WORK INSTRUCTIONS:
- a) Could you retype the cloud-drawing post from "Of interest to" to "of a cloud."?
- b) Can you continue the cloud-drawing post from its last sentence?

EXCERPTED TEXT:
How Do You Draw A Cloud If You're Not Artistic?

Aditya Sengupta · February 2, 2024

I’ve spent the last few weeks writing my first ever fellowship proposal, which has been an interesting new kind of writing for me! One of the aspects of writing persuasively about my science was planning out the figures - I found myself thinking about the points that my diagrams made in the overall argument a lot more than I would have otherwise.

Of interest to us today is one figure where I talked about the dynamical processes taking place in clouds, by way of illustrating why it was a really complicated problem with a lot of things interacting. I’m leaving out the actual figure because I’ll probably want to use it in a paper or something later, but the only relevant factors are: I was making it in PGF/TikZ, LaTeX’s language for graphics based on coordinate specifications; and I wanted to put a border around the whole thing in the shape of a cloud.

TikZ actually has a builtin cloud shape, so this seemed simple at first:

But this has a few problems. Between each loop, you have a sharp corner, which didn’t feel very good. Also, it’s up-down symmetric, but actual cloud profiles are a bit thicker at the bottom and drop off to the top, because cloud particles fall down due to gravity and more of them are kept aloft at lower positions. More practically from a figure design perspective, I didn’t like the idea of needing to compress text to accommodate the sharp corners, or allowing extra space for a puffy border both on the bottom and the top.

So I set about trying to draw my own cloud! I’m not very artistically inclined; I have a vivid memory of failing an art exam as an 8-year-old, because I had to draw a shoe and I ran through about 40 pieces of paper staring at my own shoes and trying to get the perspective right. Maybe I was overthinking it, but if that’s the case I don’t see any reason I should stop now.

DATA BELOW:
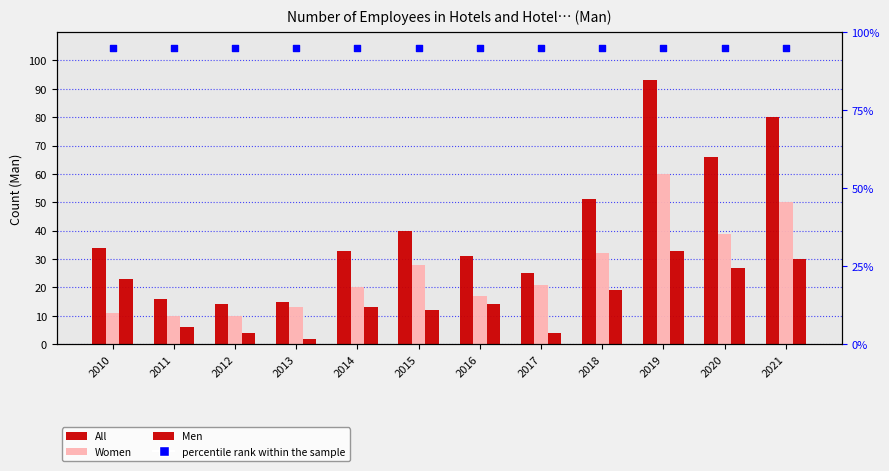

At how many categories does at least one series exceed 80?

12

SOLVED TASKS:
- a)
Of interest to us today is one figure where I talked about the dynamical processes taking place in clouds, by way of illustrating why it was a really complicated problem with a lot of things interacting. I’m leaving out the actual figure because I’ll probably want to use it in a paper or something later, but the only relevant factors are: I was making it in PGF/TikZ, LaTeX’s language for graphics based on coordinate specifications; and I wanted to put a border around the whole thing in the shape of a cloud.

- b)
One of the reasons I like TikZ is it’s very declarative; if you look at something and think “that seems wrong”, there’s a fixed set of things you can vary until it looks right. (I say I like it, but before this proposal I hadn’t actually done all that much with it, and that’s because my preferred way of making diagrams is not to make them. But it’s all part of my evolution as a scientist!) In this case, I felt I could reduce this down to a math problem: there’s some sort of parametric curve creating this shape with the sharp corners, and I have to make another one that didn’t have it. Simple, right?

TikZ has a built-in structure for making smooth curves based on control points, and from animations I’ve found online it seems like it does this using cubic Bézier curves. You pick a start and an end point, pick two control points setting (roughly, I think) initial and final velocities of the curve, and TikZ will draw a smooth curve connecting those end points that get “pulled” towards the control points.

\draw[] (0.0, 3.0) .. controls (1.0, 3.5) and (2.0, 2.5) .. (3.0, 3.0);

To me this seemed like the perfect recipe for a cloud: I’d vary the control points till I got a shape for a single loop that was satisfactorily cloud-like to my eye, and then I’d repeat that throughout the whole cloud.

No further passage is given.